Shanghai Girls
- Author: Lisa See
- Language: English
- Genre: Novel
- Publisher: Random House, Inc.
- Publication date: 2009
- Publication place: United States
- Followed by: Dreams of Joy

= Shanghai Girls =

Novel by Lisa See

Shanghai Girls is a 2009 novel by Lisa See. It centers on the complex relationship between two sisters, Pearl and May, as they go through great pain and suffering in leaving war-torn Shanghai, and try to adjust to the difficult roles of wives in arranged marriages and of Chinese immigrants to the U.S. This work marks a return to many of the themes the author addressed in her first major work, On Gold Mountain, a memoir of her family's history. The novel is set between 1937–57 and matches Parts IV and V of the memoir.

The novel received an Honorable Mention from the Asian/Pacific American Awards for Literature. The sequel, Dreams of Joy, was released May 31, 2011.

==Plot summary==
Shanghai Girls is divided into three parts: Fate, Fortune, and Destiny. Here See treats Chinese immigration from a personal view through Pearl's narration. In On Gold Mountain she objectively placed 100 years of her Chinese family history in the context of the daunting challenges Chinese immigrants faced in coming to America in search of Gold Mountain. America's mistreatment of Chinese immigrants is stressed in both memoir and novel.

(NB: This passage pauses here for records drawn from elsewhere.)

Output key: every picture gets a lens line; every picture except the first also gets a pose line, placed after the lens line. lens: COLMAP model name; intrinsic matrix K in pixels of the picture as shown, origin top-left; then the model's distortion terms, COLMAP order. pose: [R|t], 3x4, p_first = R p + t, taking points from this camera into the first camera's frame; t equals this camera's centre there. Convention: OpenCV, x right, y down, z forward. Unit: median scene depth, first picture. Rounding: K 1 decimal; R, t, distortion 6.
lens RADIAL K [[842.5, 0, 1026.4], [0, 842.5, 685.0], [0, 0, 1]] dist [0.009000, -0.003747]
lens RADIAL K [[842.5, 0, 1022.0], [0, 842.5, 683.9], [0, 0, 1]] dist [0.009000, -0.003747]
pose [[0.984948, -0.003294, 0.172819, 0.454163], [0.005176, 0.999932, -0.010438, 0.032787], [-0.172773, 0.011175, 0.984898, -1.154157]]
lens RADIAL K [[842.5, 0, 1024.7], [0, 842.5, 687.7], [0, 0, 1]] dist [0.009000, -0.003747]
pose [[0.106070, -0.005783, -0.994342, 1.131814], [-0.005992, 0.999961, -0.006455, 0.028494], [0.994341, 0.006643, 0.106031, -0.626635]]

The sisters' story is interrelated with critical historical events, famous people, and important places—the Second Sino-Japanese War, the Battle of Shanghai, internment at Angel Island, Los Angeles Chinatown, Hollywood, World War II, the Chinese Exclusion Act, McCarthyism, etc. Historically significant people appearing in the novel include Madame Chiang Kai-shek, actress Anna May Wong, film personality Tom Gubbins, and Christine Sterling, the "Mother of Olvera Street."

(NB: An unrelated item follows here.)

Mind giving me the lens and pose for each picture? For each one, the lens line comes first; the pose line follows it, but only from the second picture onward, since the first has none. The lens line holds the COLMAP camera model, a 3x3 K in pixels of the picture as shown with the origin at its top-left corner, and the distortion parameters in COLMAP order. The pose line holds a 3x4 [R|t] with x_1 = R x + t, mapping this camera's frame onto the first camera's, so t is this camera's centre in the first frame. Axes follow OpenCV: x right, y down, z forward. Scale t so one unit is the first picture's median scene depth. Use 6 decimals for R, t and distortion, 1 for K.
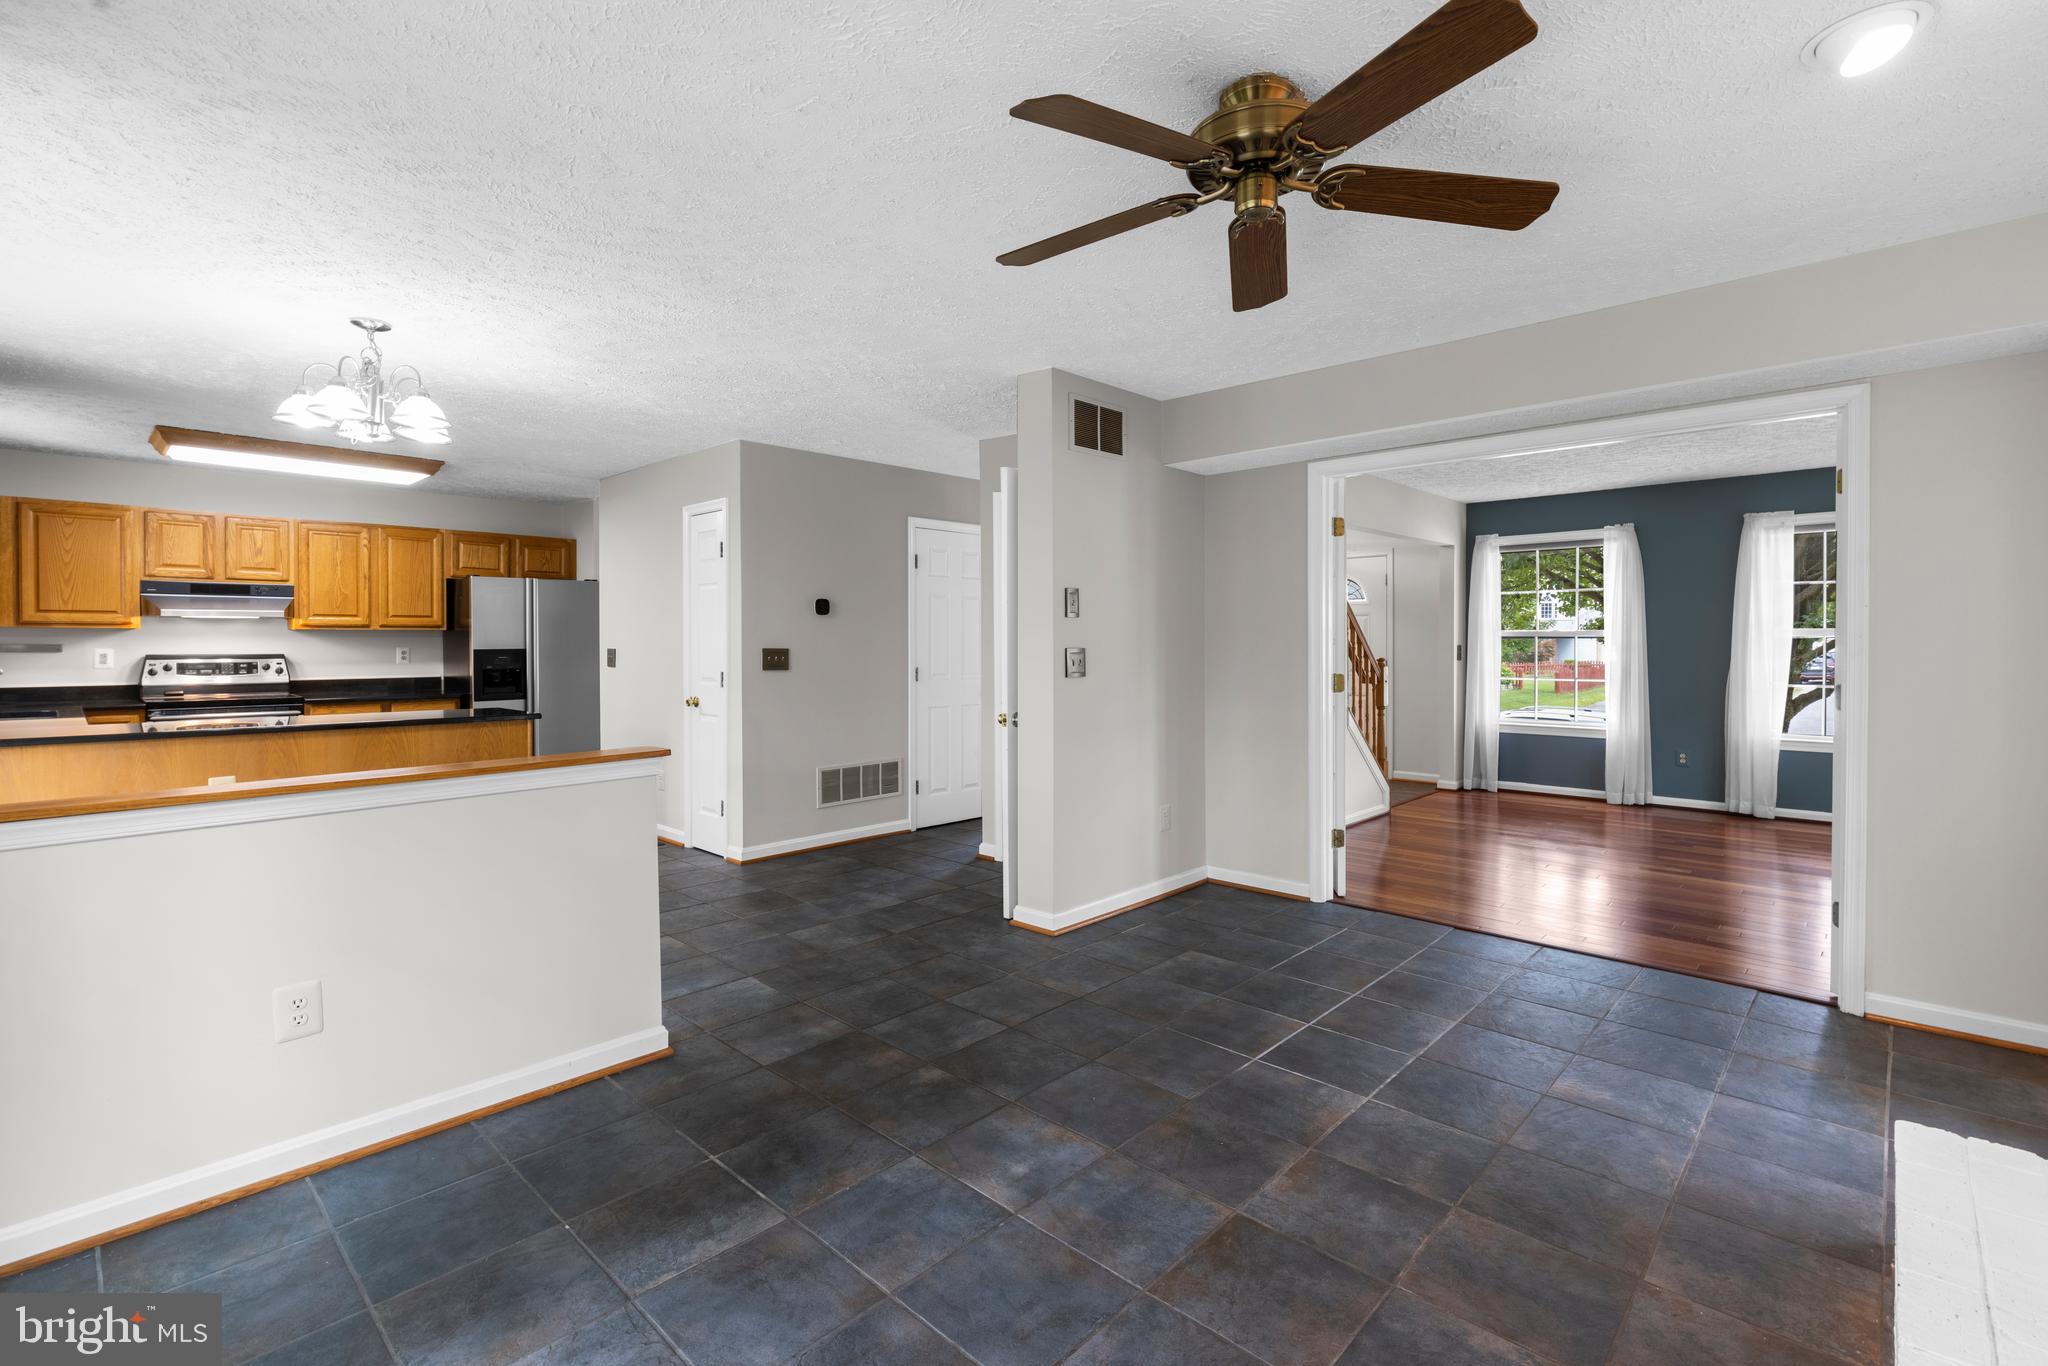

Snow Flower and the Secret Fan explores the complex relationship between two intimate friends. In Shanghai Girls See treats the loving yet conflicted relationship between two best friends who also happen to be sisters, especially in the context of their relationship to Pearl's daughter Joy. In speaking of Shanghai Girls, See has commented: "Your sister is the one person who should stick by you and love you no matter what, but she’s also the one person who knows exactly where to drive the knife to hurt you the most." That being said, in Shanghai Girls it is the love of Pearl and May for each other that survives.

===Characters===
- Pearl Chin
The protagonist in the story. Her Zodiac sign is the Dragon. The elder of two sisters, she always thought that she was less loved by their parents because of her looks. She is in love with Z.G. Li, a painter/photographer who takes pictures of and paints Pearl and May. Although belonging to a wealthy family, she earns a small amount modelling with her sister, however, this is easily squandered off in her nightlife. She later marries Sam Louie to help pay off her father's debt to the Louies. She and Sam raise Joy, May's child as their own daughter. Later on she becomes pregnant with Sam's baby. She carries the baby to term, but the child is a stillborn boy.

- May Chin
Younger sister of Pearl. Her Zodiac sign is the Sheep. Flirtatious and haughty, she is jealous of her sister who went to college and who she thought was favored by their parents. She has a secret romantic relationship with Z.G. Li. Later it is discovered that she became pregnant by him, resulting in a daughter, Joy. May gives Joy to Pearl to raise as her own daughter because on the night of her wedding to Vern, Sam's brother, she could not bring herself to sleep with him. Father Louie (Vern and Sam's father) might suspect she is pregnant by someone else, so both she and Pearl pretend that Pearl was the one pregnant all along.